Collected data:
◆ ◆ ◆ ◆ ◆ ◆ ◆
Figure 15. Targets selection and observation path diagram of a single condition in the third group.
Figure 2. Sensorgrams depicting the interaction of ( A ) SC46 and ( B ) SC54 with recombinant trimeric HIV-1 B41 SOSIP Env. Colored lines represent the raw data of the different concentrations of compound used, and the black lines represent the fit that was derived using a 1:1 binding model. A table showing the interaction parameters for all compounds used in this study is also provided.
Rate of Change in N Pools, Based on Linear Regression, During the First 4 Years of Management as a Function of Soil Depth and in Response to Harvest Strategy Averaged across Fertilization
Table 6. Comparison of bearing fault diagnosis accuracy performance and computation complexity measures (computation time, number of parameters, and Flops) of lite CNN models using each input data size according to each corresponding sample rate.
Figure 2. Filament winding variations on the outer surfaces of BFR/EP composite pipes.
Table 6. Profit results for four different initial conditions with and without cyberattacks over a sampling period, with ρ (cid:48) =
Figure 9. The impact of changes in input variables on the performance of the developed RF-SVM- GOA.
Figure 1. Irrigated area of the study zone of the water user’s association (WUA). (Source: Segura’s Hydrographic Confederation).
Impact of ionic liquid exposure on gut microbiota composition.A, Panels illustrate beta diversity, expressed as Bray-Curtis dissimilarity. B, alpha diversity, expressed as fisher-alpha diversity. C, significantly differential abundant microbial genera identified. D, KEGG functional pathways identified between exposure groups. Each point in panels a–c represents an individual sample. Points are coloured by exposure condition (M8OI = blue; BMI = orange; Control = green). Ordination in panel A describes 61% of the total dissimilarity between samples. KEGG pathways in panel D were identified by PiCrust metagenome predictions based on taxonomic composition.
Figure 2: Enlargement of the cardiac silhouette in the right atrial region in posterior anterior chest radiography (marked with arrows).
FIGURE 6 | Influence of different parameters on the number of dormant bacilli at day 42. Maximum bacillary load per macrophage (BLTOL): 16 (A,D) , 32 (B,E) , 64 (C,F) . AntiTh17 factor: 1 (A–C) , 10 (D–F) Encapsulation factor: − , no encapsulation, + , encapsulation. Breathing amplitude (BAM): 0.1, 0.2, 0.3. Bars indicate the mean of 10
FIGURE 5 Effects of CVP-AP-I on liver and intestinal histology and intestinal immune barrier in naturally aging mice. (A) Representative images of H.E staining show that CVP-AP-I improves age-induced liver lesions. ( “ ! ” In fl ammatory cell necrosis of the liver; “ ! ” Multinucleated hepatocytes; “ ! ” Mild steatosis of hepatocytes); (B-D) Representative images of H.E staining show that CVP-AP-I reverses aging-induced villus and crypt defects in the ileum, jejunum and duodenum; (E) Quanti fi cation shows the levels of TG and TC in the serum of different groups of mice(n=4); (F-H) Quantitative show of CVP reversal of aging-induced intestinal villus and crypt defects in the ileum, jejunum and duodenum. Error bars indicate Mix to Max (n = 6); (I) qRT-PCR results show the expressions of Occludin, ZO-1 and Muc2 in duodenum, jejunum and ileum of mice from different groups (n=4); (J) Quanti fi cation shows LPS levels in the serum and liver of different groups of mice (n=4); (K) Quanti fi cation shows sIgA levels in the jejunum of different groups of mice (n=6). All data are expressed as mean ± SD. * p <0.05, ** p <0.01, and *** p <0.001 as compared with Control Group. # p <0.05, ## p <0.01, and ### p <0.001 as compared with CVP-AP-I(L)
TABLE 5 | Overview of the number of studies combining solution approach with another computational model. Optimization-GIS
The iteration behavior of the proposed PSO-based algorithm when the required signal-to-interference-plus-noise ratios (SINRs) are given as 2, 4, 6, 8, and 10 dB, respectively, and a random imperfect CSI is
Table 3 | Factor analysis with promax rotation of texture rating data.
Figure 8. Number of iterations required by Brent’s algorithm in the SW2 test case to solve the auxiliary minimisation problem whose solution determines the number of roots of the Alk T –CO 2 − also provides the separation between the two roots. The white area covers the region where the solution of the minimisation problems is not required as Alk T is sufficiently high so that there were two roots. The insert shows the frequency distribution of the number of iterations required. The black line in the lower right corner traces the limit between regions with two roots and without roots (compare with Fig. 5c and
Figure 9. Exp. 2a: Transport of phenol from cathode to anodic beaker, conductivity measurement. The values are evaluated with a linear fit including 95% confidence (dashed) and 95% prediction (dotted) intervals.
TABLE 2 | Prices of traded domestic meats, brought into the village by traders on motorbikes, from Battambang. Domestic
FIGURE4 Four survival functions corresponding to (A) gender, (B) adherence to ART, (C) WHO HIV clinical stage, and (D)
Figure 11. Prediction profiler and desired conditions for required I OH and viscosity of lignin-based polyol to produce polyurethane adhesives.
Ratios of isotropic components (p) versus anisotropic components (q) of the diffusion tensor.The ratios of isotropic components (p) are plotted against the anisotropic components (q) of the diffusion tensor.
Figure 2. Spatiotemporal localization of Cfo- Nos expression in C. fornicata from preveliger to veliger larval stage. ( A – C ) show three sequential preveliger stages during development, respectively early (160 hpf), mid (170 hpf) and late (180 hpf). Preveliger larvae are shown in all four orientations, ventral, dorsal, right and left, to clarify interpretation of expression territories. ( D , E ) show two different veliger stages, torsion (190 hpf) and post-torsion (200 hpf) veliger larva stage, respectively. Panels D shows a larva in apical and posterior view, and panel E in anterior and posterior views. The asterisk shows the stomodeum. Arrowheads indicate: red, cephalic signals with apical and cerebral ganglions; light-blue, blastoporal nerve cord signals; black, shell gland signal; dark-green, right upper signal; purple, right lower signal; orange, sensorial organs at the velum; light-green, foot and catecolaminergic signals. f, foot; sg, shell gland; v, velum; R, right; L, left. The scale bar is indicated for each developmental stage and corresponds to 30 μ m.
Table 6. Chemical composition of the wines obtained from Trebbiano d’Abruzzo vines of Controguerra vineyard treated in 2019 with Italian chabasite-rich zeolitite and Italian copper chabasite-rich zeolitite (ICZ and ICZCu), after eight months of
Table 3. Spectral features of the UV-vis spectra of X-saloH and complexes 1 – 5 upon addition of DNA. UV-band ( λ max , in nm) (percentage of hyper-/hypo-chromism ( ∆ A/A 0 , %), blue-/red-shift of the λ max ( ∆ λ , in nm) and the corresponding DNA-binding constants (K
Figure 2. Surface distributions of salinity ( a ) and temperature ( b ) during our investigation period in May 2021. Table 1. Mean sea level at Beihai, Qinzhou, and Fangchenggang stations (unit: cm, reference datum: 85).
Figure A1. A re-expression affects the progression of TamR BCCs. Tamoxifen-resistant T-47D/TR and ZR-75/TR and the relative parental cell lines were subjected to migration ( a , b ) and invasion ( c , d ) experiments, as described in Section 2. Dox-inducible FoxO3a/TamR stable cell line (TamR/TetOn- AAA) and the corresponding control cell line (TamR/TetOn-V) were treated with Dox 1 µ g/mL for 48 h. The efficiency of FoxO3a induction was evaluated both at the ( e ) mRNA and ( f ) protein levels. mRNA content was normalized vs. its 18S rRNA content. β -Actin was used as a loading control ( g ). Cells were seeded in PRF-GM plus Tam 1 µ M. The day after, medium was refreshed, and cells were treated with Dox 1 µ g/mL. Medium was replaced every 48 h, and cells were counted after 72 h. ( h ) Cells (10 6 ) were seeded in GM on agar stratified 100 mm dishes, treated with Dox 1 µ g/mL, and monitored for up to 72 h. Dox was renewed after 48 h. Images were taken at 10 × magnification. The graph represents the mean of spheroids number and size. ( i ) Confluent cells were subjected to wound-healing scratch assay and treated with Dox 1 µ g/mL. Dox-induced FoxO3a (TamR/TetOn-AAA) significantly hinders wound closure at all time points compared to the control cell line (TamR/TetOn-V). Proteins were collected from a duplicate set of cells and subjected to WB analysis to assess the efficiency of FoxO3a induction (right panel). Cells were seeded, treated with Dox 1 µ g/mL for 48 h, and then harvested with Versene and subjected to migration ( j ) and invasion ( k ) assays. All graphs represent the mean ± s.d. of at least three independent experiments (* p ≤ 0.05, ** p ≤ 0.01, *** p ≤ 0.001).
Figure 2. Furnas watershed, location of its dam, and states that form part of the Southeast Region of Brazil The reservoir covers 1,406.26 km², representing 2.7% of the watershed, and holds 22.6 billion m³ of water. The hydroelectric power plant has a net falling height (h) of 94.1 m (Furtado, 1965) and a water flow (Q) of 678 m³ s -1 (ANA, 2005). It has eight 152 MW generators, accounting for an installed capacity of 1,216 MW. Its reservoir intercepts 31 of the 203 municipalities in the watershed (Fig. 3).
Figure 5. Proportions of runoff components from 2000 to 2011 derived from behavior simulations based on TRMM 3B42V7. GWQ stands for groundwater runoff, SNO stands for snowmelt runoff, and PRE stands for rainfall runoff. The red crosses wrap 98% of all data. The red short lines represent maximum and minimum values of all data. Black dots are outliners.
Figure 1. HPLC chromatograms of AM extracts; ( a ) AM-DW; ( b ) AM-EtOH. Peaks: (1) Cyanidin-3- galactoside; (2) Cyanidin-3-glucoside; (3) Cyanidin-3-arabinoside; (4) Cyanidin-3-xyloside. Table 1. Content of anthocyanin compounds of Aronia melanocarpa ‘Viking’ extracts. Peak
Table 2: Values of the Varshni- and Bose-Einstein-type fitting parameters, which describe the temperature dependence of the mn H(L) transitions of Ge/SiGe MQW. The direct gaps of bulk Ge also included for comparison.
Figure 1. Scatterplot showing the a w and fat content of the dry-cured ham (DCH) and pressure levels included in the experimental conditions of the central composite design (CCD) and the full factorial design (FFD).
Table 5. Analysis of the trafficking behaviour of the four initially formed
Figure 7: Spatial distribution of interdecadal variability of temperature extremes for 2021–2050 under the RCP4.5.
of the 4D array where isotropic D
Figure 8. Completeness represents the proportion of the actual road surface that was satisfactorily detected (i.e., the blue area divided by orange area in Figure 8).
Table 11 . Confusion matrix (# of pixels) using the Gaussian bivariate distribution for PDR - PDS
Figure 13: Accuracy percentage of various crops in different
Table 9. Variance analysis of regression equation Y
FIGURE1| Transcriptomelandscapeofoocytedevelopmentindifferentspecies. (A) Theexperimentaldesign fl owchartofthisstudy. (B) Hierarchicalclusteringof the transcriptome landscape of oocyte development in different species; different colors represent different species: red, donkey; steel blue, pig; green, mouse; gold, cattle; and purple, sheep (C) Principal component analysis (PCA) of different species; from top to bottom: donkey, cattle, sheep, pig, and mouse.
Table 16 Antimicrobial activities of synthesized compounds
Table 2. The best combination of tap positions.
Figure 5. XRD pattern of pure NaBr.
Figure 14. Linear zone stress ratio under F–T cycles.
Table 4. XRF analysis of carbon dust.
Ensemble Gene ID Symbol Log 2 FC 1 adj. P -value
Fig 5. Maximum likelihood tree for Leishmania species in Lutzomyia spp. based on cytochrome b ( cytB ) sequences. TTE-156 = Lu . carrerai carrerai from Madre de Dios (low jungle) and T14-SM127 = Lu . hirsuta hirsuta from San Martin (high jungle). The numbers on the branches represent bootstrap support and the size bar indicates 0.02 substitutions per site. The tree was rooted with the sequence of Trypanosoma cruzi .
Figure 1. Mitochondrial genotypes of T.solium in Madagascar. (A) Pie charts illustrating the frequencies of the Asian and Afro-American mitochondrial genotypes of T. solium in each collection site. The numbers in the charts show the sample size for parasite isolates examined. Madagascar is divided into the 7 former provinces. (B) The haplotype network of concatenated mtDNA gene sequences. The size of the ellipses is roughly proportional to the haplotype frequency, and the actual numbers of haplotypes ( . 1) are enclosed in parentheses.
◆ ◆ ◆ ◆ ◆ ◆ ◆
### EXERCISE BRIEF
What lines in the data above contain the word "zone"? Show them all.

### ANSWER BOX
Figure 1. Irrigated area of the study zone of the water user’s association (WUA). (Source: Segura’s Hydrographic Confederation).
Figure 14. Linear zone stress ratio under F–T cycles.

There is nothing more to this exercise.